Several sector groups, including the JMEA, PSOJ, the Jamaica Teachers’ Association, the Jamaica Council of Churches and the Jamaica Civil Service Association, expressed concerns about the timing, and levels of increase which Holness acknowledged as “shocking”.
The Opposition People’s National Party went on a flip, jumping from saying, through spokesman on finance Julian Robinson that they take “no issue”, to declaring within hours that the new rates were “morally indefensible” and should be adjusted downwards.
Pointing to the decades-old formula used to calculate salaries for ministers and MPs, Holness disclosed that the figures could have been higher, but “we decided to bring it down to what would not compromise the logic of the compensation system”.
The logic, he said, is aligning compensation with responsibility.
“This Government takes the time to properly analyse, deliberate, and yes, agonise over making these decisions. We don’t make them lightly. We don’t make them trying to ignore how you feel about your politicians. I want you to appreciate that,” he said.
Meanwhile, a long-promised performance evaluation mechanism for MPs and ministers appears closer to reality. Critics have hounded the prime minister for Cabinet job descriptions he promised in the run-up to the 2016 general election.
Yesterday, seven years later, Jamaicans got more specifics from the head of Government.
He said written job descriptions for ministers completed in 2021 will be tabled in Parliament. A code of conduct developed under the PJ Patterson administration will be reviewed at the next Cabinet meeting and then submitted to Parliament.

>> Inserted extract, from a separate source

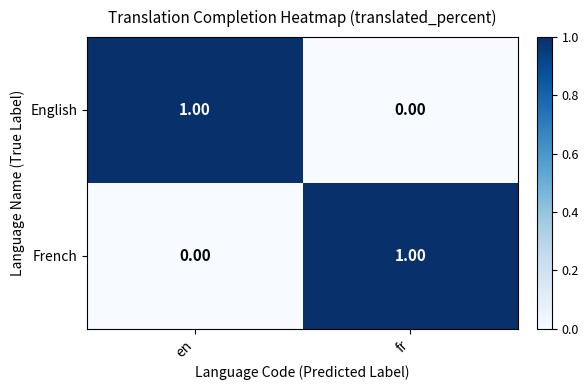

At which label does French reach its minimum?

en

There will also be financial penalties for “unexplained absences” from Gordon House sittings and committee meetings. In addition to those, MPs will be required to report on their constituency activities and achievements. Lawmakers will also be required to participate in courses on parliamentary affairs.
Ministers will also be required to publish policy goals that they intend to achieve each fiscal year.
“We didn’t just come with this salary increase to just take a salary increase. And, yes, your concerns about accountability, productivity, performance are valid,” he asserted.
Holness acknowledged that despite the “fundamental principle” of collective responsibility for Cabinet ministers, there will be “individual pressures and it might change certain dynamics”.
“But I think it is necessary to bring the public to a point where they can have confidence that the cover of collective responsibility is not being taken advantage of where some ministers are working and others are not,” he said.
The JMEA head Mahfood said publishing the job descriptions is “fine”, though he still has a concern.
“The question of holding his party and the members of the Cabinet to account is his responsibility,” said Mahfood. “It’s can’t be that of the public.”
The PSOJ president said the organisation is “very happy” with the update on the performance evaluation system.
“However, the proof of the pudding will be in the eating,” Seaga said.